*WHAT THE TASK REQUIRES*: Reproduce the lines below with every "scientific name" swapped for "binomial name", changing nothing else.

====== SOURCE DATA ======

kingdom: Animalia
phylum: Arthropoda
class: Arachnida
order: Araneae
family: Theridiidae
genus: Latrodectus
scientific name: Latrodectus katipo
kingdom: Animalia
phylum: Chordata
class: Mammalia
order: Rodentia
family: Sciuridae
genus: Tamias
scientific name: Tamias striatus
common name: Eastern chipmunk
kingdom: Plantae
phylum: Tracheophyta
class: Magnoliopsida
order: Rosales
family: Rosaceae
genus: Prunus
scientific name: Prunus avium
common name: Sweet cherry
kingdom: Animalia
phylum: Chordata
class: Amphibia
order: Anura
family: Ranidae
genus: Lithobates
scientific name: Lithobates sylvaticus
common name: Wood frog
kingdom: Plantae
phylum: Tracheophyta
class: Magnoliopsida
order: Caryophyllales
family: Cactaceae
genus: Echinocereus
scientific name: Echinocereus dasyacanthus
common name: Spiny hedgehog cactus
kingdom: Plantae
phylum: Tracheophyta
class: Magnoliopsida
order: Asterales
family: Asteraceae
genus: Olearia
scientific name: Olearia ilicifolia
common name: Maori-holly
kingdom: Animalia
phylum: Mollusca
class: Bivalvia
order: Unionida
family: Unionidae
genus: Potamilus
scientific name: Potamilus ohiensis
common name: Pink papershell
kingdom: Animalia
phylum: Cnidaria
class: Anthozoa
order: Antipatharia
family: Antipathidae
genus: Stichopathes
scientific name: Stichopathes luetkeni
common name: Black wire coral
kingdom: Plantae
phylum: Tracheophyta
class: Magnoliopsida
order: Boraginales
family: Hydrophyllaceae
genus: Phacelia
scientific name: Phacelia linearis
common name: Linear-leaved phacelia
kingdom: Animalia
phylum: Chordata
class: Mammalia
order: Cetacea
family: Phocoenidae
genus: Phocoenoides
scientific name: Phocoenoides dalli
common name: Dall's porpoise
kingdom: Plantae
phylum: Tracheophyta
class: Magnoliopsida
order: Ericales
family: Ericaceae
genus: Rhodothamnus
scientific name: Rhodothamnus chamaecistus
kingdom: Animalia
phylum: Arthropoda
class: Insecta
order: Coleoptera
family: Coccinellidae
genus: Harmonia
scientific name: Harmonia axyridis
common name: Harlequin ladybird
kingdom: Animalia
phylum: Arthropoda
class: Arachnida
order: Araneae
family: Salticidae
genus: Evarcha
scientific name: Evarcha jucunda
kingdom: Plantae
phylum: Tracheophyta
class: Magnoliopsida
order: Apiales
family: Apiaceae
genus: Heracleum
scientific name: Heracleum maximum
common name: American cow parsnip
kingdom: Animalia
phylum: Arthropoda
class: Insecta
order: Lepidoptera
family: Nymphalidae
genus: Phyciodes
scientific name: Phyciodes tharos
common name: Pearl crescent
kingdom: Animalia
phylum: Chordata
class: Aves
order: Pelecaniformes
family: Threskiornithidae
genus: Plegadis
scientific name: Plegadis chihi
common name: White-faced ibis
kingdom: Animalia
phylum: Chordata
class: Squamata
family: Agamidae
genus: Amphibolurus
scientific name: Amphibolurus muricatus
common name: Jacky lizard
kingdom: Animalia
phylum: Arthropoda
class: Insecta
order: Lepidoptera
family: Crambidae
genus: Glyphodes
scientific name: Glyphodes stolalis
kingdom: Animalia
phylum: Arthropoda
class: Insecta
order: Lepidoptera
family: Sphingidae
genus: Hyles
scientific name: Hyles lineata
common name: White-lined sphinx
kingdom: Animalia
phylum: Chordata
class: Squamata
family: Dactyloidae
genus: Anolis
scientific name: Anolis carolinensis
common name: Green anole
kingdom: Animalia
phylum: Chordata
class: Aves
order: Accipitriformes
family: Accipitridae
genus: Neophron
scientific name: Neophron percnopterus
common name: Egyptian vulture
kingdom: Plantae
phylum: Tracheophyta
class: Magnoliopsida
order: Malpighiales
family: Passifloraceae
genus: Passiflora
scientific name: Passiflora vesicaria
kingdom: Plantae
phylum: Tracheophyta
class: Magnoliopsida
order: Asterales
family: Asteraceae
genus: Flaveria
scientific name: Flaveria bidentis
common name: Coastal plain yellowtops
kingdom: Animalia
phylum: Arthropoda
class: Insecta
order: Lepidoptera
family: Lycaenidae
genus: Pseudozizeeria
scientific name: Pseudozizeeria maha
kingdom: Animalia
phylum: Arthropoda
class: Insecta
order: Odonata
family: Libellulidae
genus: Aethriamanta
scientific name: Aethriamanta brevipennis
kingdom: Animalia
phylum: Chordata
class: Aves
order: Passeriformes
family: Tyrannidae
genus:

======

*RESULT OF THIS EXERCISE*:
kingdom: Animalia
phylum: Arthropoda
class: Arachnida
order: Araneae
family: Theridiidae
genus: Latrodectus
binomial name: Latrodectus katipo
kingdom: Animalia
phylum: Chordata
class: Mammalia
order: Rodentia
family: Sciuridae
genus: Tamias
binomial name: Tamias striatus
common name: Eastern chipmunk
kingdom: Plantae
phylum: Tracheophyta
class: Magnoliopsida
order: Rosales
family: Rosaceae
genus: Prunus
binomial name: Prunus avium
common name: Sweet cherry
kingdom: Animalia
phylum: Chordata
class: Amphibia
order: Anura
family: Ranidae
genus: Lithobates
binomial name: Lithobates sylvaticus
common name: Wood frog
kingdom: Plantae
phylum: Tracheophyta
class: Magnoliopsida
order: Caryophyllales
family: Cactaceae
genus: Echinocereus
binomial name: Echinocereus dasyacanthus
common name: Spiny hedgehog cactus
kingdom: Plantae
phylum: Tracheophyta
class: Magnoliopsida
order: Asterales
family: Asteraceae
genus: Olearia
binomial name: Olearia ilicifolia
common name: Maori-holly
kingdom: Animalia
phylum: Mollusca
class: Bivalvia
order: Unionida
family: Unionidae
genus: Potamilus
binomial name: Potamilus ohiensis
common name: Pink papershell
kingdom: Animalia
phylum: Cnidaria
class: Anthozoa
order: Antipatharia
family: Antipathidae
genus: Stichopathes
binomial name: Stichopathes luetkeni
common name: Black wire coral
kingdom: Plantae
phylum: Tracheophyta
class: Magnoliopsida
order: Boraginales
family: Hydrophyllaceae
genus: Phacelia
binomial name: Phacelia linearis
common name: Linear-leaved phacelia
kingdom: Animalia
phylum: Chordata
class: Mammalia
order: Cetacea
family: Phocoenidae
genus: Phocoenoides
binomial name: Phocoenoides dalli
common name: Dall's porpoise
kingdom: Plantae
phylum: Tracheophyta
class: Magnoliopsida
order: Ericales
family: Ericaceae
genus: Rhodothamnus
binomial name: Rhodothamnus chamaecistus
kingdom: Animalia
phylum: Arthropoda
class: Insecta
order: Coleoptera
family: Coccinellidae
genus: Harmonia
binomial name: Harmonia axyridis
common name: Harlequin ladybird
kingdom: Animalia
phylum: Arthropoda
class: Arachnida
order: Araneae
family: Salticidae
genus: Evarcha
binomial name: Evarcha jucunda
kingdom: Plantae
phylum: Tracheophyta
class: Magnoliopsida
order: Apiales
family: Apiaceae
genus: Heracleum
binomial name: Heracleum maximum
common name: American cow parsnip
kingdom: Animalia
phylum: Arthropoda
class: Insecta
order: Lepidoptera
family: Nymphalidae
genus: Phyciodes
binomial name: Phyciodes tharos
common name: Pearl crescent
kingdom: Animalia
phylum: Chordata
class: Aves
order: Pelecaniformes
family: Threskiornithidae
genus: Plegadis
binomial name: Plegadis chihi
common name: White-faced ibis
kingdom: Animalia
phylum: Chordata
class: Squamata
family: Agamidae
genus: Amphibolurus
binomial name: Amphibolurus muricatus
common name: Jacky lizard
kingdom: Animalia
phylum: Arthropoda
class: Insecta
order: Lepidoptera
family: Crambidae
genus: Glyphodes
binomial name: Glyphodes stolalis
kingdom: Animalia
phylum: Arthropoda
class: Insecta
order: Lepidoptera
family: Sphingidae
genus: Hyles
binomial name: Hyles lineata
common name: White-lined sphinx
kingdom: Animalia
phylum: Chordata
class: Squamata
family: Dactyloidae
genus: Anolis
binomial name: Anolis carolinensis
common name: Green anole
kingdom: Animalia
phylum: Chordata
class: Aves
order: Accipitriformes
family: Accipitridae
genus: Neophron
binomial name: Neophron percnopterus
common name: Egyptian vulture
kingdom: Plantae
phylum: Tracheophyta
class: Magnoliopsida
order: Malpighiales
family: Passifloraceae
genus: Passiflora
binomial name: Passiflora vesicaria
kingdom: Plantae
phylum: Tracheophyta
class: Magnoliopsida
order: Asterales
family: Asteraceae
genus: Flaveria
binomial name: Flaveria bidentis
common name: Coastal plain yellowtops
kingdom: Animalia
phylum: Arthropoda
class: Insecta
order: Lepidoptera
family: Lycaenidae
genus: Pseudozizeeria
binomial name: Pseudozizeeria maha
kingdom: Animalia
phylum: Arthropoda
class: Insecta
order: Odonata
family: Libellulidae
genus: Aethriamanta
binomial name: Aethriamanta brevipennis
kingdom: Animalia
phylum: Chordata
class: Aves
order: Passeriformes
family: Tyrannidae
genus:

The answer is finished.